3

6.8K 550 10
                                    

Mata Chavali membuka perlahan, menyapu ke sekeliling dan berhenti saat melihat wajah Jarrvis. Dia berusaha mengingat sesuatu, dan hal terakhir yang diingatnya adalah pertanyaan Jarrvis. Chavali menelan salivanya.

"Sudah bangun? Perlu saya panggilkan dokter?" tanya Jarrvis.

"Saya di mana?"

"Di kamar."

Kening Chavali berkerut. Kamar?

"Kamar?!" ulang Chavali, dan refleks bangkit dari posisinya. Hidung perempuan itu tak sengaja membentur wajar Jarrvis cukup keras.

"Aw!!!" pekik Chavali. Hidungnya berdenyut saat membentur rahang keras milik Jarrvis. Ia mengusap-usap hidungnya. Sementara Jarrvis hanya diam tanpa ekspresi, menatap Chavali.

"Ini di kamar mana?" tanya Chavali lagi sembari menoleh ke sana kemari, lalu melihat kelengkapan pakaiannya.

"Butuh saya panggilkan dokter?" tanya ulang Jarrvis, mengabaikan pertanyaan Chavali.

"Saya mau pulang." Kini Chavali yang mengabaikan pertanyaan Jarrvis.

"Ayo," balas Jarrvis, bangkit dari posisi duduknya tanpa bantahan.

Pandangan Chavali kembali seolah berputar saat berusaha berdiri. Perutnya pun berbunyi pertanda lapar.

"Makanlah dulu, baru saya antar pulang," ucap Jarrvis sembari mendorong troli makanan.
Keadaan lapar, siapa yang akan menolak sajian lengkap makan malam di depan mata? Chavali makan tanpa perlu berpikir atau melirik si pembawa makanan. Dia lapar jadi wajar jika dia makan, itu saja yang terpikir olehnya.

Oh ya, satu hal lagi yang membuatnya masih bisa menjalani hari selain bernapas, makan. Chavali baru menambahkan poin dalam alasannya masih hidup, bernapas dan makan. Tak terasa, sajian yang diberikan padanya habis sudah. Menyisakan makanan yang memang tak disukainya, wortel.

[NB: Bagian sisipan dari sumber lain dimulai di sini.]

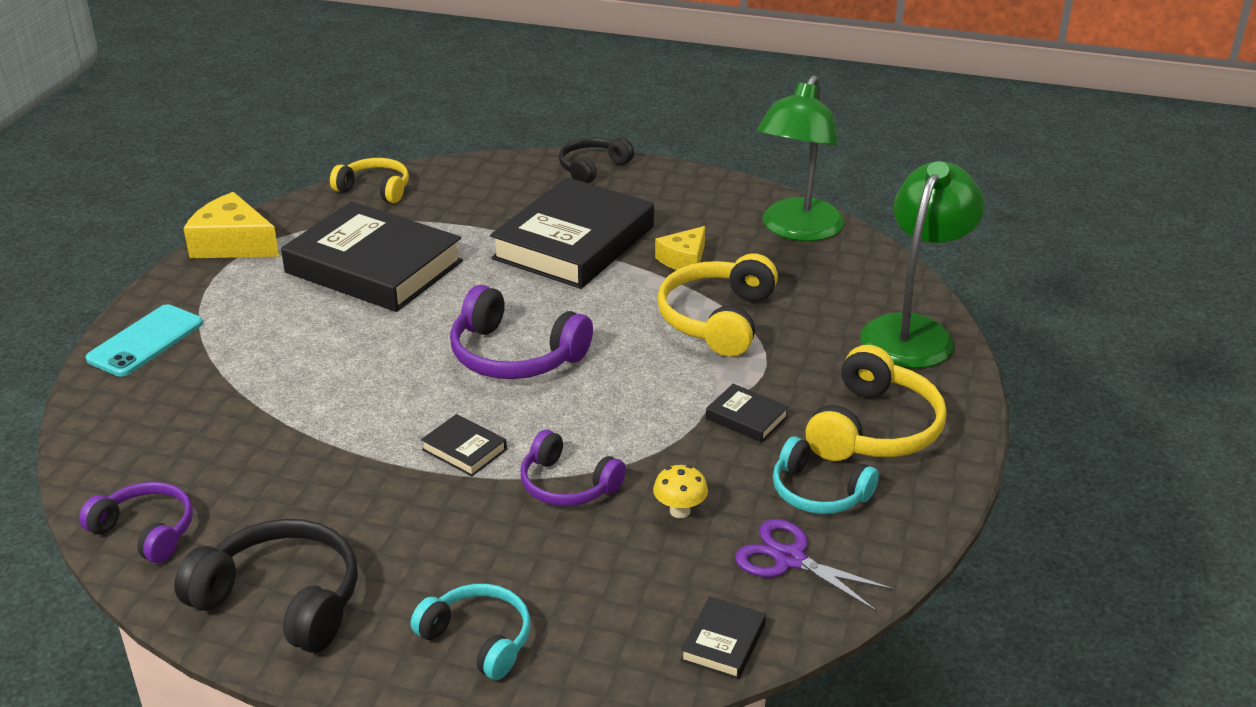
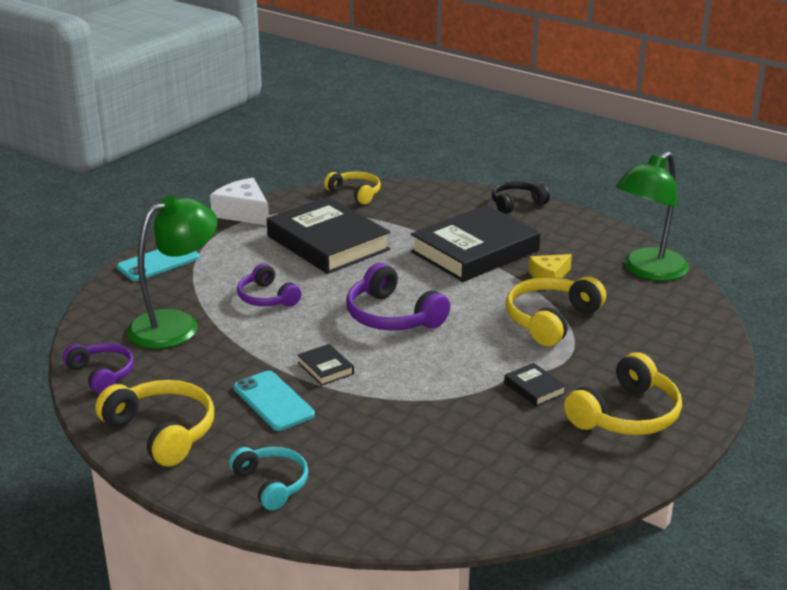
camera: 20 degrees right, 5 degrees down
black headphones [174,519,358,653] -> yellow headphones [95,380,214,467]
yellow cheese [183,192,279,258] -> white cheese [210,178,269,225]
purple headphones [521,430,626,506] -> purple headphones moved to [237,263,302,307]
yellow mushroom [653,465,708,518] -> none
black book [680,596,766,679] -> none
purple scissors [735,519,894,612] -> none
turquoise headphones [773,436,879,514] -> none
green lamp [860,161,985,369] -> green lamp moved to [127,195,218,349]
none -> turquoise phone [234,371,315,431]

"Pak, apa boleh saya pulang sekarang?" tanya Chavali setelah mengusap bibirnya pertanda telah selesai makan malam. Dia lupa tak menawari bosnya makan, dan penyesalan selalu datang terlambat. Apa yang akan dia tawarkan, jika hanya bersisa wortel?

Jarrvis hanya mengangguk. Menyerahkan tas Chavali yang tadi dibawanya lalu membuka pintu kamar, mempersilakan perempuan itu keluar terlebih dahulu. Dalam perjalanan pulang, keduanya saling diam. Dalam diamnya, Chavali menyimpan gelisah. Ingin berucap maaf tapi ragu. Sementara Jarrvis tetap tenang di balik kemudi.

"Pak, saya minta maaf telah mengacaukan acara. Saya juga minta maaf, tadi tak menawari Pak Jarrvis makan."

Akhirnya, kata-kata yang dipendam sejak tadi keluar juga dari bibir Chavali, saat mobil sudah menepi di depan lobi apartemen Diamond.

"Selamat malam," ucap Jarrvis sebagai isyarat bahwa Chavali harus segera turun dari mobilnya.

"Apa Pak Jarrvis sudah makan malam?" tanya Chavali pura-pura tak mengerti isyarat ucapan Jarrvis. Bagaimanapun, dia merasa sangat bersalah dan harus memperbaikinya. Tapi Jarrvis hanya menoleh menatap Chavali datar.

"Selamat malam, Pak. Hati-hati di jalan. Jika sudah sampai, kabari—" Chavali seketika menutup mulut dan buru-buru melepas sabuk pengaman. "Permisi," ucap Chavali, lalu keluar dari mobil tanpa basa-basi lagi.

Perempuan itu merasa aneh dengan dirinya sendiri. Kebiasaannya saat bersama Hanza seolah refleks dia lakukan lagi tanpa bisa dicegah. Dia menyesalinya, menutup mata dan mengembuskan napas panjang, sebelum melangkah masuk ke apartemen. Bagaimana dia harus bersikap besok pagi, saat bertemu kembali dengan Jarrvis?

***
Karena sulit tidur, Chavali harus berdesakan di dalam lift, pagi ini. Rutinitas teraturnya tak ada lagi. Pagi ini, dia sampai di kantor pukul 8 kurang 15 menit dengan napas memburu dan langkah yang lebar menuju pantry.